The campaigning charity backed calls for call for local authorities, voluntary organisations, schools, workplaces and the NHS to work together to encourage and support people to be more physically active.

Nice said about two-thirds of people in England are not physically active enough to meet the official recommendations for good health – with serious and expensive consequences.

Physical inactivity is becoming as significant as smoking as a major cause of ill health. Much of this results from the decline of everyday activities like walking, which has reduced by 20 per cent over the past three decades.

Yet, as the new guidance recognises, walking remains the most popular active recreation by far, and is also the easiest way for most people to incorporate activity into their daily lives.

The Ramblers said walking is free, needs no special equipment or training, is safe and convenient, and something almost everyone can start doing from their doorstep.

It added the Nice guidelines also recognise the many other benefits of walking including combating air pollution, congestion and climate change.

Ramblers chief executive Benedict Southworth said: “As Britain’s walking charity and the host of Walking for Health, we warmly welcome this excellent and very wise guidance.

“If implemented, it will have a hugely positive impact on the nation’s health, happiness and sustainability.

“We’re particularly pleased to read that Nice agrees with our view that walking is the most likely way in which adults will get active enough for good health.

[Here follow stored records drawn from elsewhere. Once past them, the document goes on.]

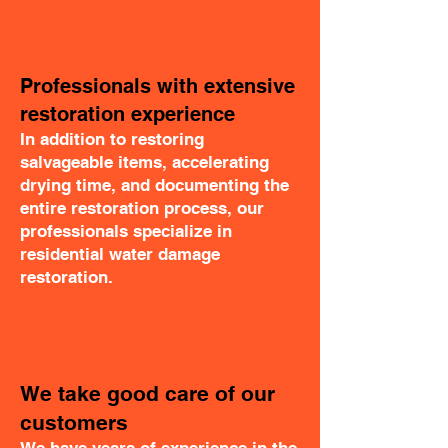
Professionals with extensive
restoration experience
In addition to restoring
salvageable items, accelerating
drying time, and documenting the
entire restoration process, our
professionals specialize in
residential water damage
restoration.
We take good care of our
customers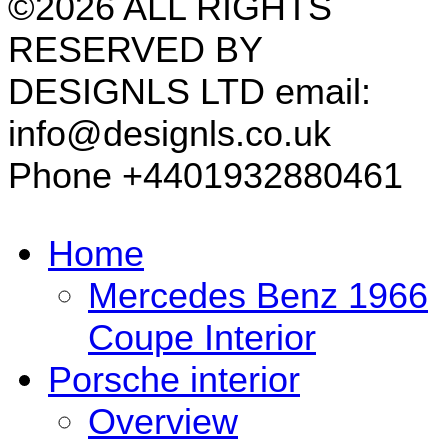
©2026 ALL RIGHTS
RESERVED BY
DESIGNLS LTD email:
info@designls.co.uk
Phone +4401932880461
Home
Mercedes Benz 1966
Coupe Interior
Porsche interior
Overview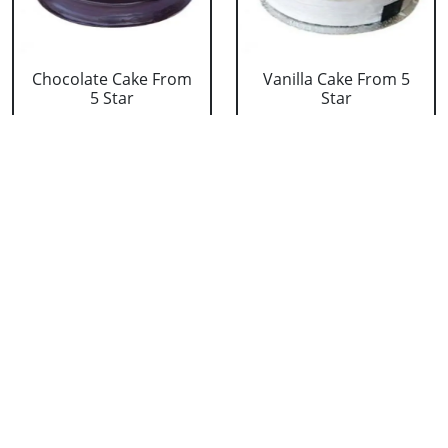
Chocolate Cake From
Vanilla Cake From 5
5 Star
Star
₹ 3053
₹ 3053
Strawberry Cake
Pineapple Cake From
From 5 Star
5 Star
₹ 3053
₹ 3053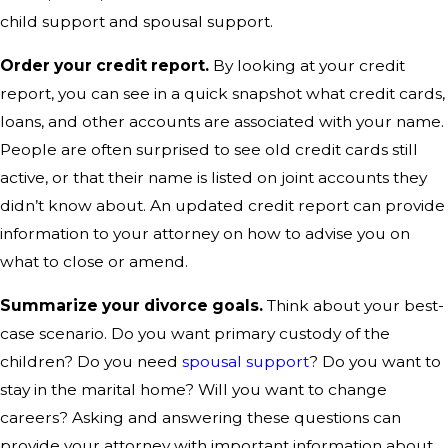
child support and spousal support.
Order your credit report.
By looking at your credit
report, you can see in a quick snapshot what credit cards,
loans, and other accounts are associated with your name.
People are often surprised to see old credit cards still
active, or that their name is listed on joint accounts they
didn’t know about. An updated credit report can provide
information to your attorney on how to advise you on
what to close or amend.
Summarize your divorce goals.
Think about your best-
case scenario. Do you want primary custody of the
children? Do you need
spousal support
? Do you want to
stay in the marital home? Will you want to change
careers? Asking and answering these questions can
provide your attorney with important information about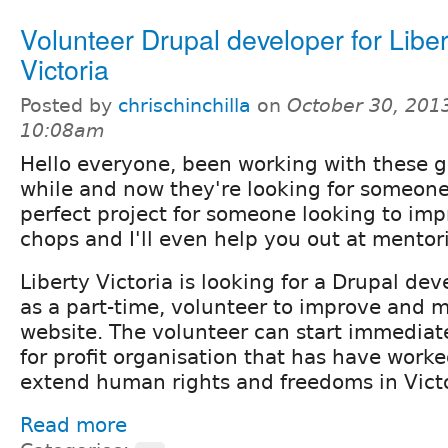
Volunteer Drupal developer for Liber
Victoria
Posted by
chrischinchilla
on
October 30, 2013
10:08am
Hello everyone, been working with these guy
while and now they're looking for someone
perfect project for someone looking to imp
chops and I'll even help you out at mento
Liberty Victoria is looking for a Drupal dev
as a part-time, volunteer to improve and m
website. The volunteer can start immediate
for profit organisation that has have work
extend human rights and freedoms in Victo
Read more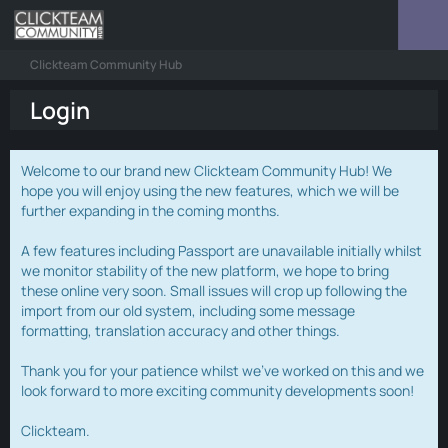
Clickteam Community Hub
Login
Welcome to our brand new Clickteam Community Hub! We
hope you will enjoy using the new features, which we will be
further expanding in the coming months.
A few features including Passport are unavailable initially whilst
we monitor stability of the new platform, we hope to bring
these online very soon. Small issues will crop up following the
import from our old system, including some message
formatting, translation accuracy and other things.
Thank you for your patience whilst we've worked on this and we
look forward to more exciting community developments soon!
Clickteam.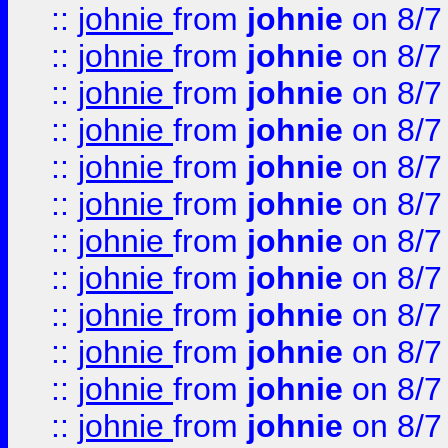
::
johnie
from
johnie
on 8/7
::
johnie
from
johnie
on 8/7
::
johnie
from
johnie
on 8/7
::
johnie
from
johnie
on 8/7
::
johnie
from
johnie
on 8/7
::
johnie
from
johnie
on 8/7
::
johnie
from
johnie
on 8/7
::
johnie
from
johnie
on 8/7
::
johnie
from
johnie
on 8/7
::
johnie
from
johnie
on 8/7
::
johnie
from
johnie
on 8/7
::
johnie
from
johnie
on 8/7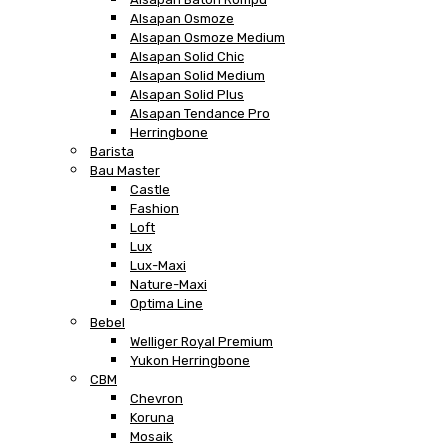
Alsapan Osmoze
Alsapan Osmoze Medium
Alsapan Solid Chic
Alsapan Solid Medium
Alsapan Solid Plus
Alsapan Tendance Pro
Herringbone
Barista
Bau Master
Castle
Fashion
Loft
Lux
Lux-Maxi
Nature-Maxi
Optima Line
Bebel
Welliger Royal Premium
Yukon Herringbone
CBM
Chevron
Koruna
Mosaik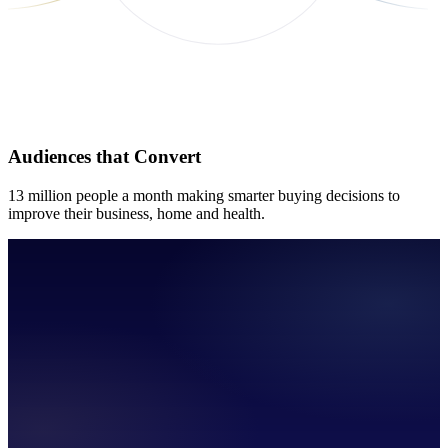
Audiences that Convert
13 million people a month making smarter buying decisions to
improve their business, home and health.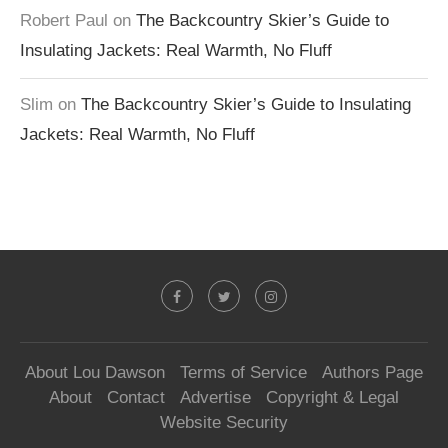
Robert Paul
on
The Backcountry Skier’s Guide to
Insulating Jackets: Real Warmth, No Fluff
Slim
on
The Backcountry Skier’s Guide to Insulating
Jackets: Real Warmth, No Fluff
About Lou Dawson
Terms of Service
Authors Page
About
Contact
Advertise
Copyright & Legal
Website Security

“We’re also delighted that the guidance advocates a more strategic and joined up approach, bringing together the NHS, councils, voluntary groups, employers, educators and others to tackle the major challenge of physical inactivity.

“The changes now taking place in the public health sector create a great opportunity to achieve this, and we look forward to working with local and national partners in the coming years to tackle the urgent task of getting people walking.”

Details of the new guidance are on the Nice website.